When I was pulling out of the parking lot at the Orange County Register’s North Grand Avenue office tonight, Lana Del Rey’s “Summertime Sadness” came on the radio.
And, tearing up, I thought, How appropriate.
No, today wasn’t my last day — that’s Friday. But today, I walked in and was surprised to find my spot, formerly known as the cake table (the Register’s hiring more people than there are desks), had reclaimed its nickname once again. This time, the cake was for me. (And Starbucks coffee, because I’m a caffeine addict, and fruit, because I’m vegetarian. My “mentor” this summer, Gerard, is a sweetheart who remembered all of that and put this together.)
That’s when it hit me, and that’s when I became really sad.
I often have trouble putting strong emotions into words (how ironic, I know), so I hope you’ll settle for this: I really, really don’t think there’s a better place I could’ve spent my summer.
I didn’t know what to expect from this internship, or an internship in general, really. I didn’t know what to expect from the Orange County Register. I didn’t know what to expect from Southern California — my impression was a tour I took of USC three years ago and the opening chords of that Phantom Planet song, plus what I’d seen on “The O.C.” (Yes, I did start watching it after I found out I’d be here.)
I’ve learned a lot in these past 10 weeks. Of course, I learned a lot about Orange County and California. I feel more informed about U.S. and current events than I ever have. I sharpened my Associated Press style skills and became better at reading for factual errors. I got experience looking at language and seeing what flowed well and was easy to understand. And I’ve definitely improved my headline- and deck-writing skills. (… But really.)
Work — like journalism and, well, life — is nothing without people, however, and I got to work with a lot of great ones at the Register. I’m so fortunate to have gotten to work with some truly excellent copy editors who made me strive to always do better, and I’m so thankful they made this 19-year-old (well, now 20-year-old) feel welcome from the start. I’m glad to report the Mizzou Mafia is alive and very well (and is no longer this ambiguous PR-ish term I use when giving prospective students tours) — comparing Broadway Diner, St. Louis and Maneater experiences with people who were there before me always brought a smile to my face, no matter what kind of world tragedy I was reading about. And I’m so lucky that the Register loves hiring young people, because I got to befriend some great ones who also happen to be stellar at what they do.

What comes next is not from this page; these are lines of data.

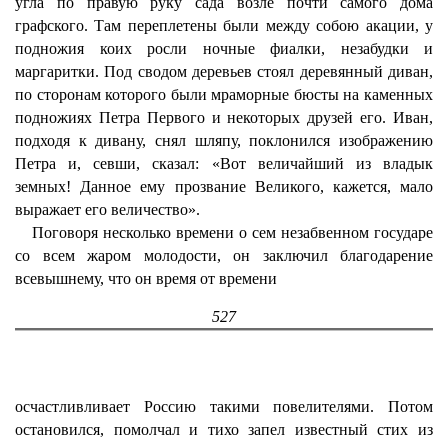
угла по правую руку сада возле почти самого дома
графского. Там переплетены были между собою акации, у
подножия коих росли ночные фиалки, незабудки и
маргаритки. Под сводом деревьев стоял деревянный диван,
по сторонам которого были мраморные бюсты на каменных
подножиях Петра Первого и некоторых друзей его. Иван,
подходя к дивану, снял шляпу, поклонился изображению
Петра и, севши, сказал: «Вот величайший из владык
земных! Данное ему прозвание Великого, кажется, мало
выражает его величество».
Поговоря несколько времени о сем незабвенном государе
со всем жаром молодости, он заключил благодарение
всевышнему, что он время от времени
527
осчастливливает Россию такими повелителями. Потом
остановился, помолчал и тихо запел известный стих из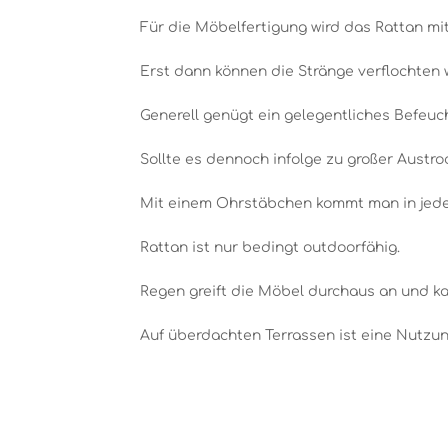
Für die Möbelfertigung wird das Rattan m
Erst dann können die Stränge verflochten 
Generell genügt ein gelegentliches Befeu
Sollte es dennoch infolge zu großer Austr
Mit einem Ohrstäbchen kommt man in jede
Rattan ist nur bedingt outdoorfähig.
Regen greift die Möbel durchaus an und ka
Auf überdachten Terrassen ist eine Nutzu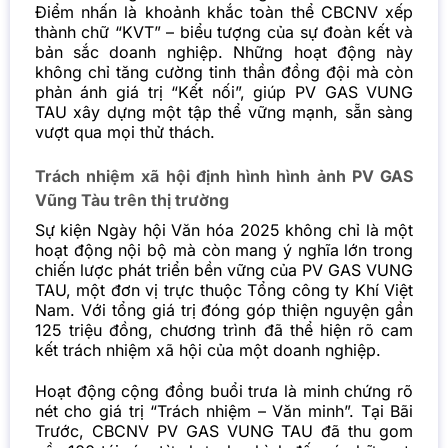
Điểm nhấn là khoảnh khắc toàn thể CBCNV xếp
thành chữ “KVT” – biểu tượng của sự đoàn kết và
bản sắc doanh nghiệp. Những hoạt động này
không chỉ tăng cường tinh thần đồng đội mà còn
phản ánh giá trị “Kết nối”, giúp PV GAS VUNG
TAU xây dựng một tập thể vững mạnh, sẵn sàng
vượt qua mọi thử thách.
Trách nhiệm xã hội định hình hình ảnh PV GAS
Vũng Tàu trên thị trường
Sự kiện Ngày hội Văn hóa 2025 không chỉ là một
hoạt động nội bộ mà còn mang ý nghĩa lớn trong
chiến lược phát triển bền vững của PV GAS VUNG
TAU, một đơn vị trực thuộc Tổng công ty Khí Việt
Nam. Với tổng giá trị đóng góp thiện nguyện gần
125 triệu đồng, chương trình đã thể hiện rõ cam
kết trách nhiệm xã hội của một doanh nghiệp.
Hoạt động cộng đồng buổi trưa là minh chứng rõ
nét cho giá trị “Trách nhiệm – Văn minh”. Tại Bãi
Trước, CBCNV PV GAS VUNG TAU đã thu gom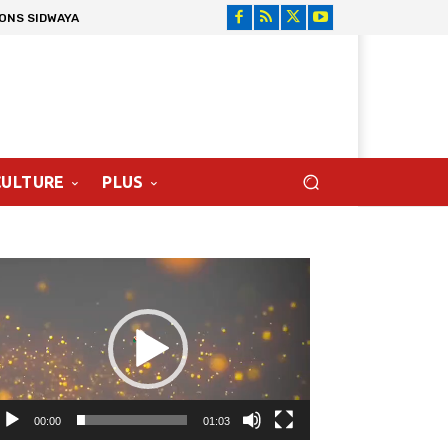
IONS SIDWAYA
CULTURE
PLUS
cteur
déo
00:00
01:03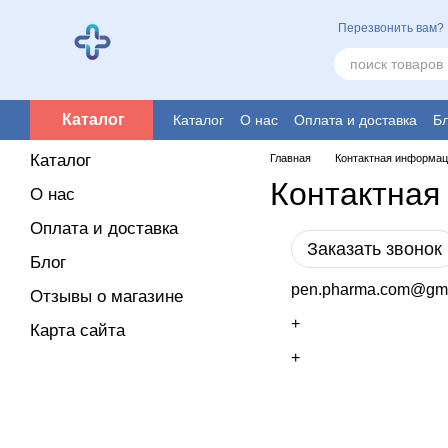
Перейти к основному контенту
Перезвонить вам?
Каталог
Каталог
О нас
Оплата и доставка
Бл
Каталог
Главная
Контактная информа
Контактная
О нас
Оплата и доставка
Заказать звонок
Блог
pen.pharma.com@gma
Отзывы о магазине
+
Карта сайта
+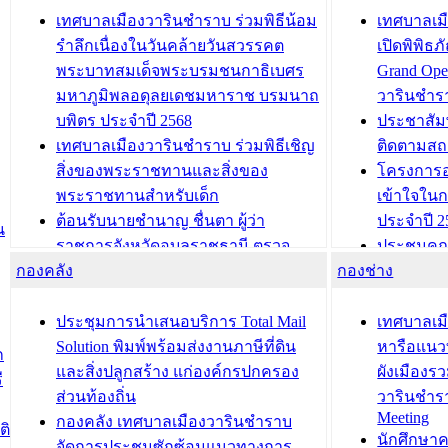
เทศบาลเมืองวารินชำราบ ร่วมพิธีน้อม
เทศบาลเมื
รำลึกเนื่องในวันคล้ายวันสวรรคต
เปิดพิพิธ
พระบาทสมเด็จพระบรมชนกาธิเบศร
Grand Ope
มหาภูมิพลอดุลยเดชมหาราช บรมนาถ
วารินชำร
บพิตร ประจำปี 2568
ประชาสัมพ
เทศบาลเมืองวารินชำราบ ร่วมพิธีเชิญ
ติดตามสถ
สิ่งของพระราชทานและสิ่งของ
โครงการอ
พระราชทานสำหรับเด็ก
เข้าใจใน
ต้อนรับนายชำนาญ ชื่นตา ผู้ว่า
ประจำปี 2
น
ราชการจังหวัดอุบลราชธานี ตรวจ
ประชุมคณ
กองคลัง
ความเรียบร้อยของสถานที่ในการเตรี
กองช่าง
ความเสี่ย
ยมต้อนรับ พลเอกประยุทธ์ จันโอชา
ประจำปี 25
องคมนตรี
ประชุมทีมว
ประชุมการนำเสนอบริการ Total Mail
เทศบาลเม
สำนักทะเบียนท้องถิ่นเทศบาลเมือง
ชีวา สร้าง
Solution พิมพ์พร้อมส่งงานภาษีที่ดิน
หารือแนว
ก
วารินชำราบ ดำเนินการมอบทะเบียน
ขับเคลื่อ
และสิ่งปลูกสร้าง แก่องค์กรปกครอง
ผังเมืองร
ี
บ้าน ทร.14 และบัตรประจำตัว
“เมืองแห่ง
ส่วนท้องถิ่น
วารินชำร
Meeting
ประชาชนบุคคลประเภท 8 แก่บุคคลที่
กองคลัง เทศบาลเมืองวารินชำราบ
ติ
บทความ อื่นๆ ..
นักศึกษา
ได้รับการเพิ่มชื่อในทะเบียนบ้าน
จัดการประชุมซักซ้อมแนวทางการ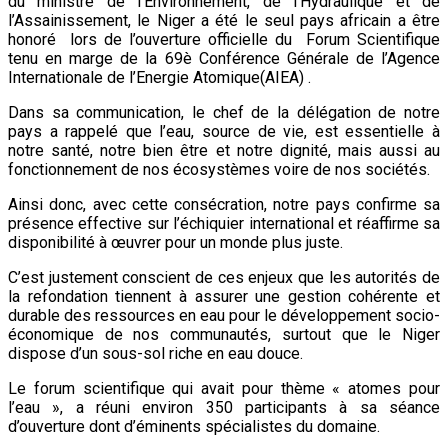
du ministre de l’Environnement, de l’Hydraulique et de
l’Assainissement, le Niger a été le seul pays africain a être
honoré lors de l’ouverture officielle du Forum Scientifique
tenu en marge de la 69è Conférence Générale de l’Agence
Internationale de l’Energie Atomique(AIEA) .
Dans sa communication, le chef de la délégation de notre
pays a rappelé que l’eau, source de vie, est essentielle à
notre santé, notre bien être et notre dignité, mais aussi au
fonctionnement de nos écosystèmes voire de nos sociétés.
Ainsi donc, avec cette consécration, notre pays confirme sa
présence effective sur l’échiquier international et réaffirme sa
disponibilité à œuvrer pour un monde plus juste.
C’est justement conscient de ces enjeux que les autorités de
la refondation tiennent à assurer une gestion cohérente et
durable des ressources en eau pour le développement socio-
économique de nos communautés, surtout que le Niger
dispose d’un sous-sol riche en eau douce.
Le forum scientifique qui avait pour thème « atomes pour
l’eau », a réuni environ 350 participants à sa séance
d’ouverture dont d’éminents spécialistes du domaine.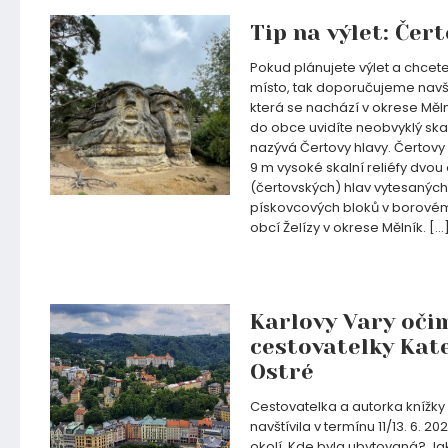
Tip na výlet: Čer
Pokud plánujete výlet a chcet
místo, tak doporučujeme navští
která se nachází v okrese Mělní
do obce uvidíte neobvyklý skaln
nazývá Čertovy hlavy. Čertovy 
9 m vysoké skalní reliéfy dvou
(čertovských) hlav vytesanýc
pískovcových bloků v borové
obcí Želízy v okrese Mělník. […
29.08.2021
Karlovy Vary oči
cestovatelky Kat
Ostré
Cestovatelka a autorka knížky
navštívila v termínu 11/13. 6. 20
okolí. Kde byla ubytovaná? Jak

And — if you’ve even glanced at my Facebook, Twitter and Instagram accounts this summer — you know I’ve fallen in love with Southern California.
So, thus ends the shortest 10 weeks ever. I’ll cruise down the coast (aka the PCH) with windows down and music blaring one last time and spend some quality time soaking up the sun on Saturday before I leave for Atlanta, and then for Mizzou for another semester.
But it’s OK, because I don’t think this is a permanent goodbye.
I’m considering it a “see you later.”